▶ [課題の指示]
a – 中国経済減速に関する記事を読み、次の問いに答えなさい。
(i) 調査結果を発表したのはどこか。
(ii) TPPが海外事業に与える影響について、「影響なし」と回答した割合は何%か。
(iii) 「海外事業の利益減少」を挙げた企業は何社か。
b – 中国経済減速に関する記事のうち、「海外進出している中小企業の45%が中国経済減速による減収を懸念―帝国データ調査」から「ており、見方は分かれている。」までの箇所を一字一句変えずに書き出しなさい。

▶ [読解文]
──────────────────────────────

海外進出している中小企業の45%が中国経済減速による減収を懸念―帝国データ調査

2015年12月18日 16:00

 帝国データバンクが18日に発表した海外進出している中小企業を対象にした調査結果によると、回答企業の45.8%が中国経済減速による海外事業の売り上げ減を懸念していた。TPP が海外事業に与える影響については55.1%が影響なしと回答した。

 同社によると、中国の景気減速が今後の海外事業に与える影響(複数回答)を尋ねたところ、「海外事業の売り上げ減少」が45.8%(360社)、「海外事業の利益減少」が33.3%(262社)で、回答割合の1、2位を占めた。一方、「あまり影響ない」との回答も32.8%で第3位となっており、見方は分かれている。

──────────────────────────────

[保存済みデータ項目]
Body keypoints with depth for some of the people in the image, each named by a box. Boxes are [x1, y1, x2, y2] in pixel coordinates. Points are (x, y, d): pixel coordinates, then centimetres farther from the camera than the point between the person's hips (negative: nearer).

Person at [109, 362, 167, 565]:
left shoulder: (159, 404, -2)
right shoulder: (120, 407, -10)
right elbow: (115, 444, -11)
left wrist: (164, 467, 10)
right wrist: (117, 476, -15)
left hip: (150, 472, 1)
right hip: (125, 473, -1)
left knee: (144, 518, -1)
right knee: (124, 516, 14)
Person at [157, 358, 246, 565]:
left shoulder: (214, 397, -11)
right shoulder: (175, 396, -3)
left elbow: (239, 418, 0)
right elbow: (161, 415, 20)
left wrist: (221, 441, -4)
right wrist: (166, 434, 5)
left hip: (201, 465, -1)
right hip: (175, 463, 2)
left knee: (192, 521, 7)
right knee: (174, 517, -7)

──────────────────────────────

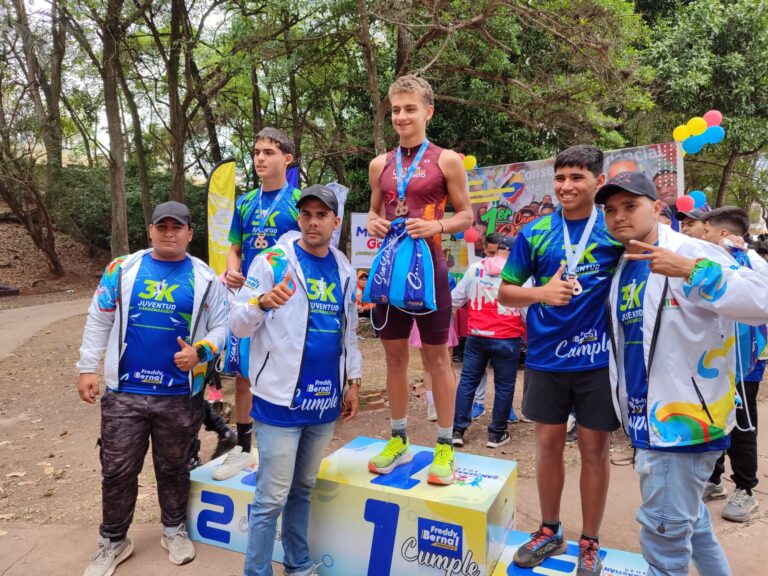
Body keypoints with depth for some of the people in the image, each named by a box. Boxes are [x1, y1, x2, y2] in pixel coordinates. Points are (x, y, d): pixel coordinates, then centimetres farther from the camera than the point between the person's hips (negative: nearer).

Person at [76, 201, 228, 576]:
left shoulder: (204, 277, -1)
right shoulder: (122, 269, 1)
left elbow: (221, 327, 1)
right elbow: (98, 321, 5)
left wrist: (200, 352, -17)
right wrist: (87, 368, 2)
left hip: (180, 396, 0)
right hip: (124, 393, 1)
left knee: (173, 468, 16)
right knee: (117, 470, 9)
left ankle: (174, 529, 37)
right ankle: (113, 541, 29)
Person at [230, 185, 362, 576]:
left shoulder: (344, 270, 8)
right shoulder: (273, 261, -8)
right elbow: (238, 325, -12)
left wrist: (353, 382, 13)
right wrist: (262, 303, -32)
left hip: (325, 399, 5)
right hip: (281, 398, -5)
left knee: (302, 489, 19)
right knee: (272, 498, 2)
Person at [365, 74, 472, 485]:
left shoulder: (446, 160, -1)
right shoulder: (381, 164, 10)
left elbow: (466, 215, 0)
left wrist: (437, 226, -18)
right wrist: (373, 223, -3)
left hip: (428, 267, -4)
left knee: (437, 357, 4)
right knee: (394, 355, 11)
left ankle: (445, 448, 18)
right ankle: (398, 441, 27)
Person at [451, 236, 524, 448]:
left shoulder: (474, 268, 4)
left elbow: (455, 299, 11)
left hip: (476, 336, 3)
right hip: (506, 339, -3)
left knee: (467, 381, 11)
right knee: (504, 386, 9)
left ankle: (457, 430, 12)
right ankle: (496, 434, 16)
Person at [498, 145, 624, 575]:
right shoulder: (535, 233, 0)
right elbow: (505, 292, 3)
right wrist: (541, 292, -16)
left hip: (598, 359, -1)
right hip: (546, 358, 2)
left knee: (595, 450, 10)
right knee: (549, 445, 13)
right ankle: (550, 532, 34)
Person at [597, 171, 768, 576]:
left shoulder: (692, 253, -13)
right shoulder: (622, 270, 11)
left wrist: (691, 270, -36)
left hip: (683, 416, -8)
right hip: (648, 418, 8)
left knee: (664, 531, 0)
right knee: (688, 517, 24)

──────────────────────────────

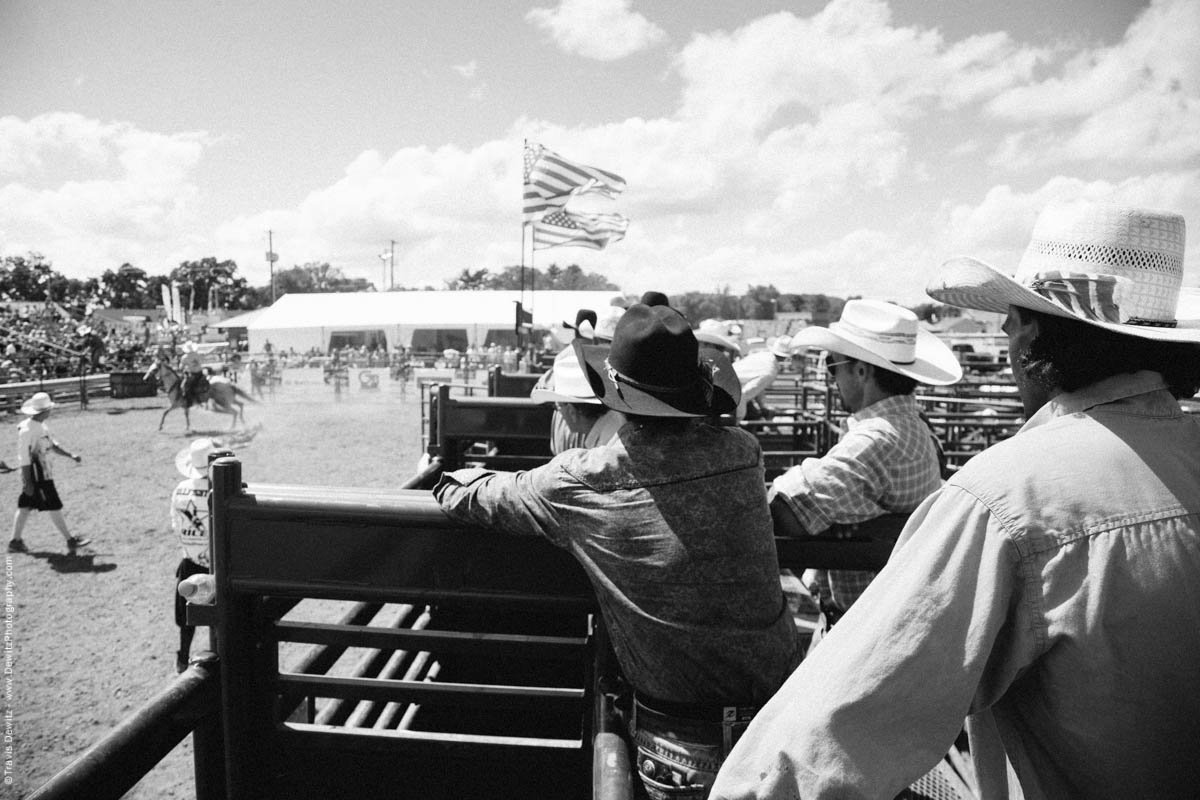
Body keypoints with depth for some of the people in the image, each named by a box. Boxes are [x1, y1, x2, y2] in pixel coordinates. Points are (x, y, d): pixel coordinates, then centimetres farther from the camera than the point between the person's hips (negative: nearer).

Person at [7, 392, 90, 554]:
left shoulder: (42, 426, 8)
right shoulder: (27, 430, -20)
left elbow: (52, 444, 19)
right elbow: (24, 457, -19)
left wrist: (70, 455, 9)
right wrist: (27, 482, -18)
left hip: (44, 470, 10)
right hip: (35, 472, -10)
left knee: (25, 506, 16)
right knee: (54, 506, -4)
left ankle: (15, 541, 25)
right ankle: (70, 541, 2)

──────────────────────────────

▶ [課題の解答]
a –
(i) 帝国データバンク
(ii) 55.1%
(iii) 262社

b –
海外進出している中小企業の45%が中国経済減速による減収を懸念―帝国データ調査

2015年12月18日 16:00

 帝国データバンクが18日に発表した海外進出している中小企業を対象にした調査結果によると、回答企業の45.8%が中国経済減速による海外事業の売り上げ減を懸念していた。TPP が海外事業に与える影響については55.1%が影響なしと回答した。

 同社によると、中国の景気減速が今後の海外事業に与える影響(複数回答)を尋ねたところ、「海外事業の売り上げ減少」が45.8%(360社)、「海外事業の利益減少」が33.3%(262社)で、回答割合の1、2位を占めた。一方、「あまり影響ない」との回答も32.8%で第3位となっており、見方は分かれている。